The 1,400km (800 miles) East African Crude Oil Pipeline (EACOP) will tomorrow be launched by President Museveni and his Tanzanian counterpart, John Pombe Magufuli, the Foreign Affairs says.
The head of public diplomacy at Ministry of Foreign Affairs, Mrs Margret Kafeero, told TheUgandan on Friday that the $4bn (£2.8bn) project’s historical function will be held in Tanga on Saturday, August 5.
Uganda is expected to start pumping its oil to international markets in three years.
The two leaders had in May signed a communique agreeing to begin setting up the EACOP plan from Hoima in western Uganda to Tanga, a northern seaport city in Tanzania.
Uganda and Tanzania agreed last year that the 1,443-kilometre crude oil pipeline would go through the latter country after shelving plans to have it pass through Kenya.
The 24-inch diameter pipeline will be heated so it can keep highly viscous crude oil liquid enough to flow.

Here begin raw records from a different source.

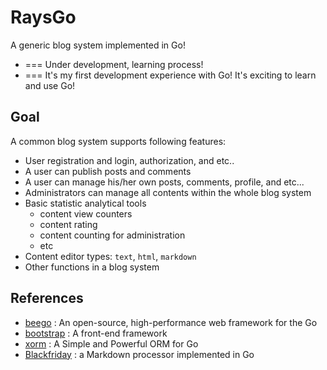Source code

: RaysGo
======

A  generic blog system implemented in Go!

* === Under development, learning process!
* === It's my first development experience with Go! It's exciting to learn and use Go!

## Goal
A common blog system supports following features:
* User registration and login, authorization, and etc..
* A user can publish posts and comments
* A user can manage his/her own posts, comments, profile, and etc...
* Administrators can manage all contents within the whole blog system
* Basic statistic analytical tools
  * content view counters
  * content rating
  * content counting for administration
  * etc
* Content editor types: `text`, `html`, `markdown`
* Other functions in a blog system

## References
* [beego](https://github.com/astaxie/beego) : An open-source, high-performance web framework for the Go
* [bootstrap](http://getbootstrap.com/) : A front-end framework
* [xorm](https://github.com/lunny/xorm) : A Simple and Powerful ORM for Go
* [Blackfriday]() : a Markdown processor implemented in Go


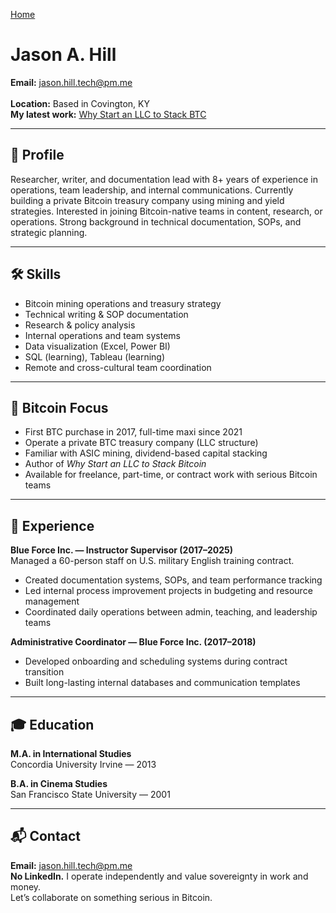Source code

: [Home](./index.md)

# Jason A. Hill

**Email:** [jason.hill.tech@pm.me](mailto:jason.hill.tech@pm.me)  
<br>**Location:** Based in Covington, KY
<br>**My latest work:** [Why Start an LLC to Stack BTC](./index.md)

---

## 🎯 Profile

Researcher, writer, and documentation lead with 8+ years of experience in operations, team leadership, and internal communications. Currently building a private Bitcoin treasury company using mining and yield strategies. Interested in joining Bitcoin-native teams in content, research, or operations. Strong background in technical documentation, SOPs, and strategic planning.

---

## 🛠 Skills

- Bitcoin mining operations and treasury strategy  
- Technical writing & SOP documentation  
- Research & policy analysis  
- Internal operations and team systems  
- Data visualization (Excel, Power BI)  
- SQL (learning), Tableau (learning)  
- Remote and cross-cultural team coordination

---

## 🧠 Bitcoin Focus

- First BTC purchase in 2017, full-time maxi since 2021  
- Operate a private BTC treasury company (LLC structure)  
- Familiar with ASIC mining, dividend-based capital stacking  
- Author of *Why Start an LLC to Stack Bitcoin*  
- Available for freelance, part-time, or contract work with serious Bitcoin teams

---

## 💼 Experience

**Blue Force Inc. — Instructor Supervisor (2017–2025)**  
Managed a 60-person staff on U.S. military English training contract.  
- Created documentation systems, SOPs, and team performance tracking  
- Led internal process improvement projects in budgeting and resource management  
- Coordinated daily operations between admin, teaching, and leadership teams  

**Administrative Coordinator — Blue Force Inc. (2017–2018)**  
- Developed onboarding and scheduling systems during contract transition  
- Built long-lasting internal databases and communication templates

---

## 🎓 Education

**M.A. in International Studies**  
Concordia University Irvine — 2013  

**B.A. in Cinema Studies**  
San Francisco State University — 2001  

---

## 📬 Contact

**Email:** [jason.hill.tech@pm.me](mailto:jason.hill.tech@pm.me)  
**No LinkedIn.** I operate independently and value sovereignty in work and money.  
Let’s collaborate on something serious in Bitcoin.

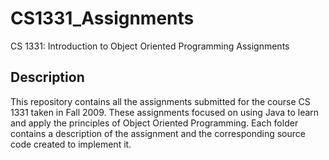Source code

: # CS1331_Assignments
CS 1331: Introduction to Object Oriented Programming Assignments

## Description
This repository contains all the assignments submitted for the course CS 1331 taken in Fall 2009.  These assignments focused on using Java to learn and apply the principles of Object Oriented Programming.  Each folder contains a description of the assignment and the corresponding source code created to implement it.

Completion of the pipeline is due in 2020 to coincide with the latest target date for first crude production – although slippage of both timetables is widely anticipated in light of the persistent upstream and downstream development delays since the discovery of oil in 2006.
30 000 bpd is envisaged feeding a greenfield refinery at Hoima. Implementation of the estimated US$4 billion downstream project remains in limbo following withdrawal of the putative foreign partner, Russia’s RT Resources, in the summer of last year.